Le nouveau groupe féminin lancé par ADOR, label rattaché au mastodonte sud-coréen HYBE Corporation (BTS), a publié plusieurs clips d’un coup avant même la date de son debut, le 1er août. A partir du 22 juillet, nous avons ainsi découvert trois morceaux dont la fraîcheur a été saluée par les amateurs de K-pop : Attention, Hype Boy et Hurt. Pas de girl crush ni de clip spectaculaire à l’horizon, ici le son est léger, l’attitude décontractée, les vibes d’été qu’on aime, en somme. Et bon sang que les deux premières chansons sont addictives. Malheureusement, si tout était positif dans cette histoire, mon propos liminaire n’aurait pas lieu d’être, je dois donc en venir à ce qui ne va pas. Mon objectif ? Malaise.
Parmi les cinq membres de NewJeans, quatre sont mineures, et une est majeure. Quand je dis majeure, c’est 18 ans, donc tout juste. La plus jeune, elle, a 14 ans. D’où une succession de commentaires : sur les risques de faire entrer des adolescentes dans le monde de la K-pop, d’abord. Sur ce que les stylistes leur font porter dans les clips, ensuite. Mais c’est la vidéo de Hurt, et ses trois minutes de close-up inconfortables, qui a provoqué les réactions les plus virulentes.
“Avec cette vidéo, HYBE vise en même temps les jeunes amateurs de K-pop et les fans qui ont l’âge d’être leur oncle”, lit-on par exemple sur le blog KPOPALYPSE, “vendant un concept qui sera perçu de manière innocente par les ados, et de façon plus suggestive par leurs aînés”. Un lecteur du blog Pann Choa affirme même avoir constaté que “les photos des membres [de NewJeans] et le clip de Hurt” étaient “partagés dans certaines communautés en ligne” comme de la “pornographie saine”, référence à la tristement célèbre phrase prononcée par le producteur de la télé-réalité musicale Produce 101. Pour certains, la faute revient à Min Hee-jin, directrice artistique partie de SM Entertainment pour diriger le label ADOR, dont les goûts esthétiques trahiraient un goût pour l’érotisation des adolescentes, explique Asian Junkie.

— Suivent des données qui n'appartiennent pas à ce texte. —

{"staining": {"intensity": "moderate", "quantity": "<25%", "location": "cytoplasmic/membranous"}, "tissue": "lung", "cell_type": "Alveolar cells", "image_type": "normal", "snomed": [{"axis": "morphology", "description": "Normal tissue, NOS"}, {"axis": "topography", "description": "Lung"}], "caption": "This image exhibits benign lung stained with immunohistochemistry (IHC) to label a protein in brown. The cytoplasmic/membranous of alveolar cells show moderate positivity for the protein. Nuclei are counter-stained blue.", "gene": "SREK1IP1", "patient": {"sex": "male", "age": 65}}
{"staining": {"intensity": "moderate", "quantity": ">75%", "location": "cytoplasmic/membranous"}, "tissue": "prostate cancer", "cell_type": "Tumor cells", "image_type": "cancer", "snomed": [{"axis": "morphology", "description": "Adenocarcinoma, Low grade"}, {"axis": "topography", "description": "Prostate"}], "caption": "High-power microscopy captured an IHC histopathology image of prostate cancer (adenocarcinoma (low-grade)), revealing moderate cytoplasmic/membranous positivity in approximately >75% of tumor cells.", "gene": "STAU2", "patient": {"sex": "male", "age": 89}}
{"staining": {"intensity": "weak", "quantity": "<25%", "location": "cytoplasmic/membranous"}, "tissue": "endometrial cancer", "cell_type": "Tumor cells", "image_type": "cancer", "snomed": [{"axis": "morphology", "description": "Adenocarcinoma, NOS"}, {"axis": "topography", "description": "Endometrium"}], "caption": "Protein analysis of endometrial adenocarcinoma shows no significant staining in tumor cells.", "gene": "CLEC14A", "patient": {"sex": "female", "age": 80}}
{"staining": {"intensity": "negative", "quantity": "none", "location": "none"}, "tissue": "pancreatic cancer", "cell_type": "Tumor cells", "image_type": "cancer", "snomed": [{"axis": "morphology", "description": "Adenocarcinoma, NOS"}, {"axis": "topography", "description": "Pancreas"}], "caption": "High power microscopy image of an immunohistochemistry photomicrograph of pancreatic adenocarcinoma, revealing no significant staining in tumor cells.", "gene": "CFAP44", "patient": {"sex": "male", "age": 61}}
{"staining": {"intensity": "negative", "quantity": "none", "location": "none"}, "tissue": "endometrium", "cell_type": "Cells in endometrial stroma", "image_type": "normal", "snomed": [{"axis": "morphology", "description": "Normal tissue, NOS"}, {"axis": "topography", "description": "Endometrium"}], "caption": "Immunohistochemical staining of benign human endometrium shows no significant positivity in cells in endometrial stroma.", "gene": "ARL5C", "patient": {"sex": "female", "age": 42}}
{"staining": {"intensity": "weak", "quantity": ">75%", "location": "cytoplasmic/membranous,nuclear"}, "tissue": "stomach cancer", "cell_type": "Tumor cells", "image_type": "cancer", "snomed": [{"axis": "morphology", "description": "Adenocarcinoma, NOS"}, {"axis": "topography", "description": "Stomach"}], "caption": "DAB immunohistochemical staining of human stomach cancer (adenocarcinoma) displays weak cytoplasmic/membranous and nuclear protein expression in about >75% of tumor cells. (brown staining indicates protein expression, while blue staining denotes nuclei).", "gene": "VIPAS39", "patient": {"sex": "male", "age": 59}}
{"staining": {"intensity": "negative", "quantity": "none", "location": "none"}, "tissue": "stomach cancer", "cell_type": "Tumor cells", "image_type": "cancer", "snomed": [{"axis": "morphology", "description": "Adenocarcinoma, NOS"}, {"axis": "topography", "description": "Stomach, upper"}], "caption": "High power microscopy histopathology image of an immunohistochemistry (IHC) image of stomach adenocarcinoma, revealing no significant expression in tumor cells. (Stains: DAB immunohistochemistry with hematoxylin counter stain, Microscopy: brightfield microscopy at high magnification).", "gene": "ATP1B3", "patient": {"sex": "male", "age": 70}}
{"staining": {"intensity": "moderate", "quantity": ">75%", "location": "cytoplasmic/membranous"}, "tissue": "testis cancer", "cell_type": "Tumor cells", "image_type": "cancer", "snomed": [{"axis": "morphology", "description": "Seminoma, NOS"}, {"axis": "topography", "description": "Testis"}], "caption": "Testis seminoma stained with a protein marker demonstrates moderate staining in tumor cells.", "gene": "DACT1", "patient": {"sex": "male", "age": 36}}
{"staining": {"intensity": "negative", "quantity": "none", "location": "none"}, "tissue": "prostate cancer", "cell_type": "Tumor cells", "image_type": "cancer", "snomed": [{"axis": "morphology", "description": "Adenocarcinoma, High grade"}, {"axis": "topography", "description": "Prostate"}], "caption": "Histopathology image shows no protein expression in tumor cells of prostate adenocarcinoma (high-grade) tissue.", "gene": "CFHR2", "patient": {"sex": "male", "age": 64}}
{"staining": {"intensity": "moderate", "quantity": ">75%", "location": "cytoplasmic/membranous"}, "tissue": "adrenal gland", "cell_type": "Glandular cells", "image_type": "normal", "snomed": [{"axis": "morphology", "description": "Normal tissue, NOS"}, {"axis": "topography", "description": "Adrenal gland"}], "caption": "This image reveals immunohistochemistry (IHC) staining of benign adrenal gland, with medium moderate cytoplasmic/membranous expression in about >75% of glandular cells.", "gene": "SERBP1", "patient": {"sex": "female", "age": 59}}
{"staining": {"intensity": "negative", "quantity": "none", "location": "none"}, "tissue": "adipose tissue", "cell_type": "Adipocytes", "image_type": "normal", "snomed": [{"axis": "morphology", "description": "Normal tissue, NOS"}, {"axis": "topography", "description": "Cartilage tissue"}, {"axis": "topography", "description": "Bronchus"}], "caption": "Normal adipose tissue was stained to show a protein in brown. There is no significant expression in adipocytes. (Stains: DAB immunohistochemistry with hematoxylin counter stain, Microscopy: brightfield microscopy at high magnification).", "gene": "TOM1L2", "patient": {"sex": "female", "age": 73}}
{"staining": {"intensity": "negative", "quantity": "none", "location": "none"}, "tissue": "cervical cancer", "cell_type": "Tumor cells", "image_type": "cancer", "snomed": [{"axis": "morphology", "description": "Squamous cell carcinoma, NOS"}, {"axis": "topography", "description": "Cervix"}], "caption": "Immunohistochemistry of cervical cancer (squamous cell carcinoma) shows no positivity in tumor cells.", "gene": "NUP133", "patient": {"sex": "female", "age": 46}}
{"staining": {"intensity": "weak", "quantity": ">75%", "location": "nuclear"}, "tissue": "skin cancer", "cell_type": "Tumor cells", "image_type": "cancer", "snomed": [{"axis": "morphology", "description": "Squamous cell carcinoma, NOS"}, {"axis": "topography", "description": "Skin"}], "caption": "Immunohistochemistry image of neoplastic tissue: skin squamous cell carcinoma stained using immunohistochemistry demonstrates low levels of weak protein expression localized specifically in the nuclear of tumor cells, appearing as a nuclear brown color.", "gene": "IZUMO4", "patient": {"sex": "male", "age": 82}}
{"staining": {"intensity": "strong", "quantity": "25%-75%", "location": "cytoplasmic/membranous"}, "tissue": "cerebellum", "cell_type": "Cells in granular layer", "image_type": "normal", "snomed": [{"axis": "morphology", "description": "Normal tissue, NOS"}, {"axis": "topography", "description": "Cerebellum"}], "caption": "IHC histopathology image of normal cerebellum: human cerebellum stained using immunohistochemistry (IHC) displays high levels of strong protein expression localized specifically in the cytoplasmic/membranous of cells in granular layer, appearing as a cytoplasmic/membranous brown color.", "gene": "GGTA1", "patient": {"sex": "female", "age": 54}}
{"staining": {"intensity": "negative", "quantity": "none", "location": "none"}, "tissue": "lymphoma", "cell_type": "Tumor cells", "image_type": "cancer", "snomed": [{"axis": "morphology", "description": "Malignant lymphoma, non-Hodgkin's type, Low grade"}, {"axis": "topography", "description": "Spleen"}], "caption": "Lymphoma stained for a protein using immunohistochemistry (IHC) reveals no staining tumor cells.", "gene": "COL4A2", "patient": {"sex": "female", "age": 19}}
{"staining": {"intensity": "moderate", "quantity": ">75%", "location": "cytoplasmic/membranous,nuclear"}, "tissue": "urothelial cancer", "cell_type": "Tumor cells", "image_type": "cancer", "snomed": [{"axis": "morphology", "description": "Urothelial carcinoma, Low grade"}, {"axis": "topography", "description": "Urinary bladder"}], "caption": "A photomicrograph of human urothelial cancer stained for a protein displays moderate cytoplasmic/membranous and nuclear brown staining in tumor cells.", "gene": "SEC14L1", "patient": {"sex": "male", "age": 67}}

Une mauvaise pub qui n’inquiète probablement pas les responsables, trop occupés à compter les sous déjà rapportés par leur nouveau quintette. Plus de 400 000 exemplaires de l’EP New Jeans ont été produits avant sa sortie, a fait savoir ADOR, un record pour un debut de groupe féminin. Le 1er août a aussi vu la mise en ligne du clip de Cookie, quatrième titre de l’EP, aux images sans aspérités mais aux paroles plutôt douteuses. A l’écoute, comme prévu, l’EP est léger et rafraîchissant, Hurt faisant même une jolie ballade R&B, si l’on ignore le reste. Mais est-ce encore possible ? Les amateurs de divertissement produit à l’échelle industrielle le savent : on ne devient pas fan sans faire quelques entorses à ses principes éthiques. Avec son nouveau groupe, ADOR vient tester les limites de notre tolérance. This is why we can’t have nice things.
Événement. Après une édition 2021 fermée aux artistes étrangers, le Fuji Rock Festival a retrouvé du 29 au 31 juillet son envergure internationale, accueillant notamment Japanese Breakfast, FOALS, Dinosaur Jr., Snail Mail ou encore Mogwai. Comme l’année dernière en revanche, les amateurs de musique du monde entier ont pu se plonger dans l’atmosphère bucolique de la station de ski de Naeba grâce à la retransmission partielle des concerts sur YouTube.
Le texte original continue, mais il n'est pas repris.